Rojava yönetimi bu toplantıda uluslararası toplum, siyasal-strateji ve diplomaside rüştünü ispatlayacaktır. Rojava’nın özerk yönetimi ve güvenliğinin Suriye’nin yeni yönetimince tanınması anayasal ve yasal güvence altına alınması en temel siyasal stratejisi konumundadır. QSD’nin Suriye Ordusuna emir komuta zincirini koruyarak kurumsal entegrasyonunun sağlanması, Rojava Özerk Yönetiminin Suriye Hükümetinin içinde yer alması ve Kürtlerin tüm haklarının anayasal güvence altına alınması en temel maddelerdir. Yine Suriye’deki tüm etnik ve dini azınlıkların Aleviler, Dürziler, Hristiyanlar gibi bütün farklılıkların korunması ile haklarının tanınması olmazsa olmazdır. Bunu sağlayacak bir Suriye idari ve yönetim şekli ya Federasyon-Özerklik veya yerinden yönetim şekli olan ademi merkeziyetçi bir devlet yapısı Suriye’yi gevşek bir şekilde bir arada tutabilir.
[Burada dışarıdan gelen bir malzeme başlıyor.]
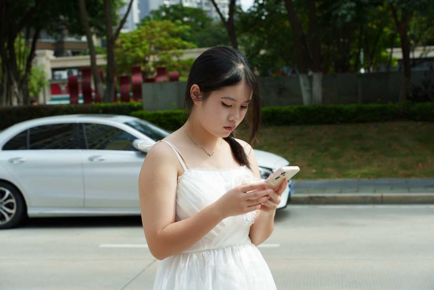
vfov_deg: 18.4
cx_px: 217
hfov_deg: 27.3
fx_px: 892
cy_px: 145
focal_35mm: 74
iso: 100
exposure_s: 1/200
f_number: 7.1
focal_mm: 74
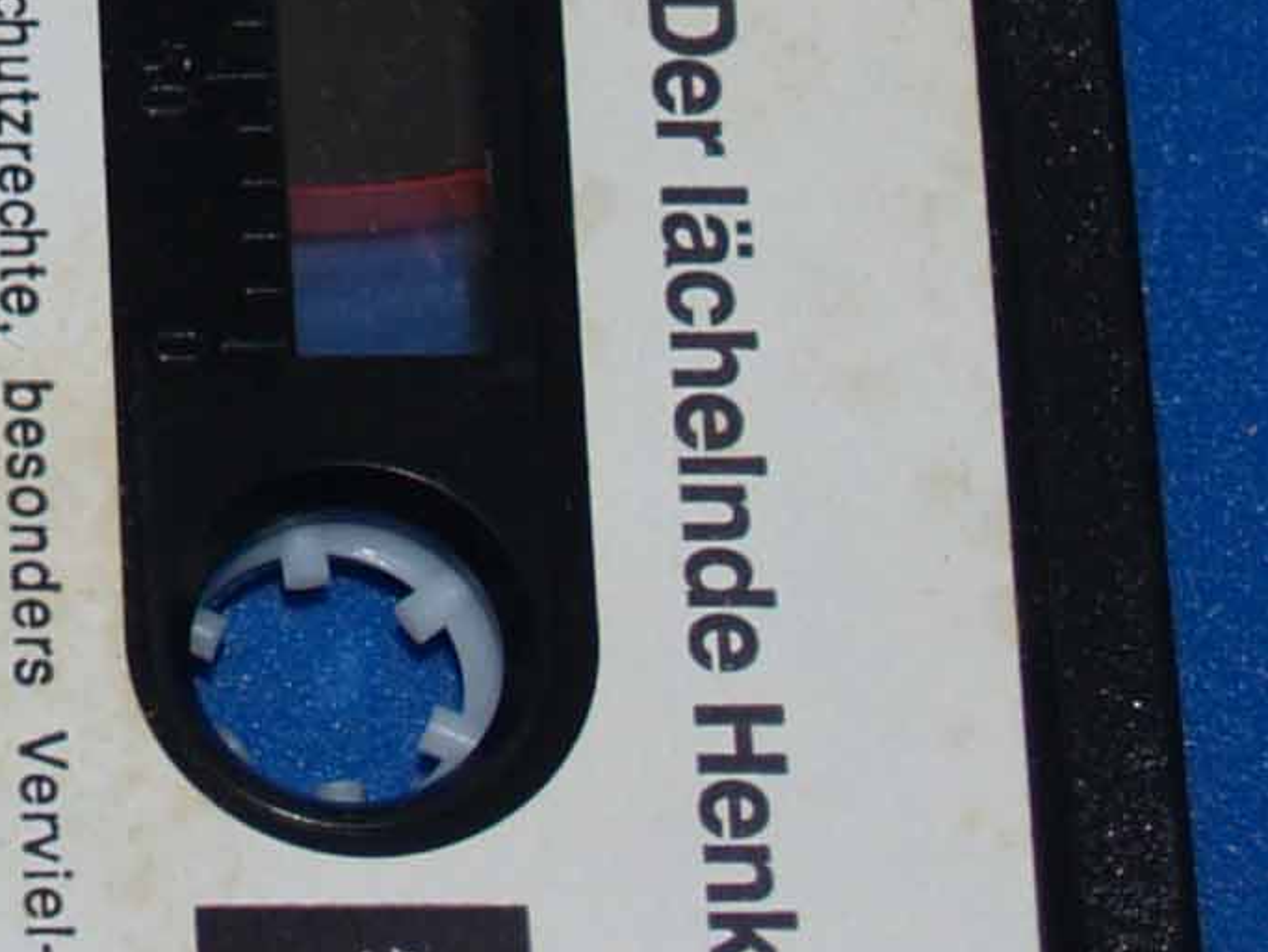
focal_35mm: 363
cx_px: -704
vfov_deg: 4.1
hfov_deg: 5.4
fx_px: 13304
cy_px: -202
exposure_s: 1/80
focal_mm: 38
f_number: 5.1
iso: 100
Üniter ve merkezi bir Suriye istemek ise Suriye’yi en az beş altı parçaya böler. Hiç kimse artık eski Baas rejimi benzeri bir diktatörlük ile yönetilmeyi kabul etmez. Suriye zorla Şeriat ile yönetilen merkezi bir devlet olamaz. Suriye’de herkes buna göre hesabını yapmalıdır. Mevcut geçici Suriye yönetiminin bu haliyle Suriye de bir geleceği yoktur ve olamaz. Yeni Suriye ya çok etnisiteli ve çok dilli, çok inançlı ve çok mezhepli farklılıkların bir arada özgürce yaşadığı bir Suriye olacak ya da bölünecek. Şu an güçlü olan ikinci şıktır. Birlikte özgür yaşam denenir ve başarılamazsa ayrılık kaçınılmazdır. Çünkü beş benzemezin zorla bir araya getirilmesi ve entegrasyonu mümkün değil. Küresel ve bölgesel büyük güçler de parçalı bir Suriye’yi istiyor. Süreç bu yönlü ilerliyor. Bir daha Suriye’de üniter devlet sistemiyle yönetilemez.